A lot of us read the #metoo post and automatically said YES, let’s talk. It’s still early days for it so I have no idea how it will all play out on social media but yesterday I saw a woman I know post that she wished people would stop posting #metoo and cited a screenshot of another woman’s post who said ‘victims do not owe anyone their story’ which is totally fair, but it made me realize that they’d completely missed the point as I saw it.
Every conversation that is started by those posts makes a difference, which is ironic since their posts about not posting are what got me writing this. So, I guess thank you?...
#metoo in my view is not about standing on a stage screaming about injustice, or blaming men and pointing angry fingers, to me #metoo is supposed to bring awareness to the number of women who are simply and honestly saying yes this has happened to me.
I think we get caught up in the fact that if someone hasn’t been physically harmed, nothing ‘that bad’ has happened. This is about the fact that we have at the very least felt very uncomfortable solely because of our gender in situations where we shouldn’t have been.
I’m so proud of the women sharing some of their stories on social media, that takes guts, and I fully respect anyone who doesn’t, but I personally think it’s so important to post #metoo.

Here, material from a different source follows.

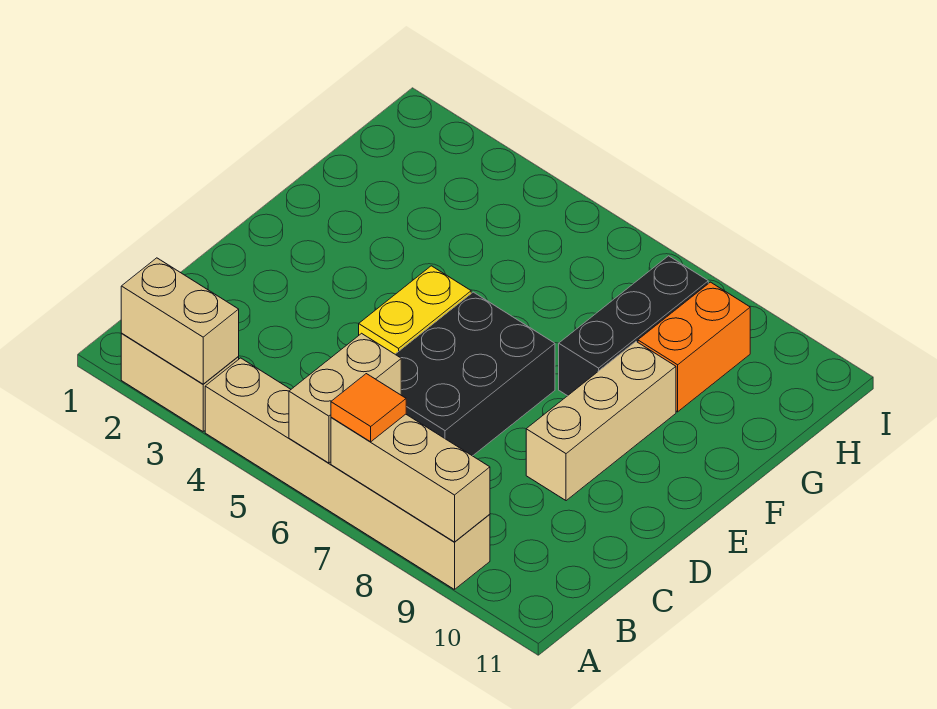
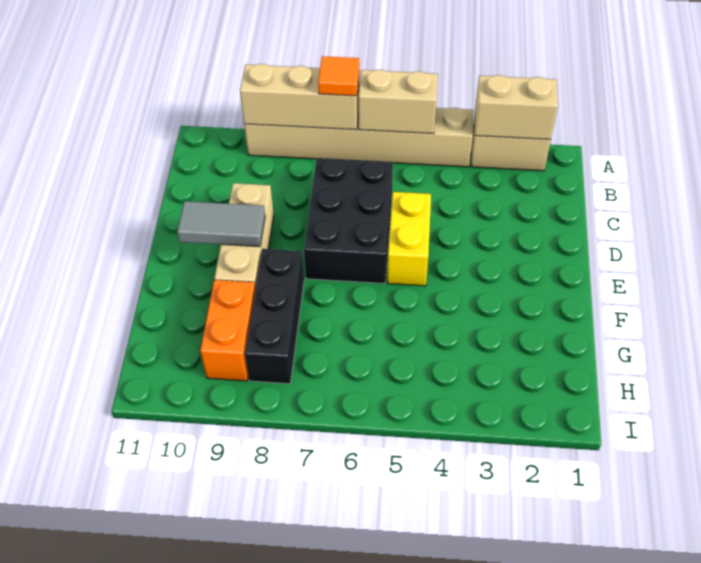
tan 1x2 brick [289,333,401,463] -> tan 1x2 brick turned to [359,70,438,134]
none -> grey 1x2 tile [177,201,265,247]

Despite some of the posts I’ve seen about this being “just like changing your profile picture to include a flag on it in empathy”. This is not that. This is personal and real and honest. The hardest part is explaining that to both men and women (it’s not just men who are oblivious). The best example I have of this was a ladies trip a couple of years ago to the mountains with 8 of us. 1 of the ladies we didn’t know well was shocked when it came up in conversation someone said they had been sexually harassed by a co-worker. She stated that that had never happened to her or to anyone she knew. We all sat there silently for a minute almost dumbfounded at that statement. It then led to an incredible conversation with all of us citing incidence where our gender played the role in unwanted sexual comments or advances in all different ways both at work and in our regular lives and she then said “OMG I had never even thought about it that way, that’s happened to me a lot”.
Therein lies the issue. It is normalized in our society. We grow up learning that “oh he’s just teasing you, or oh he’s just kidding around, or don’t let it bother you, he doesn’t really mean it” or some other variation. When we don’t talk about it, we don’t bring awareness to any of it and when we aren’t aware, it keeps happening. Not being aware, and not being affected are two totally separate things. We are all undoubtedly affected by this.
I believe there are a silent majority of women out there who have experienced this and who want change for ourselves and for the next generation, but who also don’t believe that getting angry will solve anything. I think #metoo is a brilliant way for us to acknowledge the prevalence in our society. Talking about it is where it starts. This will no doubt be discussed among women. We love to band together and support each other, but I think a really important piece is to talk to the men in our lives about what #metoo means for you personally. Even if it’s just one conversation with one male.
The men in our lives need to start understanding what we are talking about. Again, I need to stress that this isn’t a blame game or pointing fingers but I hope it opens the conversation where they can start to hear our stories and understand what its like to have your day ubruptly disturbed by someone whistling at you in a grocery store parking lot when you’re running in for milk, or the uncomfortable feeling you get when you know someone is staring at your backside while you are trying to deliver a professional presentation, or the fact that the big boss of a project has whispered to ask you what colour of underwear you’re wearing when you’re putting on your boots at an industrial site and when you reply “none of your business” the knee jerk reaction is “wow, bitchy much? I was only teasing”.
The stories go on and on and it’s never an ‘oh that happened to me once’ story, it happens to this day, all the time, and there’s where I think the conversation needs to start. There is a perception out there that it’s just a few bad dudes, a couple of bad eggs and that they are the ones who are doing this. Nope. Unless those few bad dudes are working overtime to be everywhere we all go on a regular basis, it’s society, it’s what’s still socially acceptable. Until we start to talk about specifics and how they makes us feel, most guys around us won’t even know how they have participated in it, or have not said anything to discourage it when they’ve seen it happening around them which is the same thing in terms of a solution moving forward.
I left a corporate sales role working in a predominantly male industry not because I couldn’t ‘handle it’ but because it sucked the life out of me every day when I had to put up with way more than sales stress and I know I am not alone. This is a conversation starter with hope that we can create real change in the future.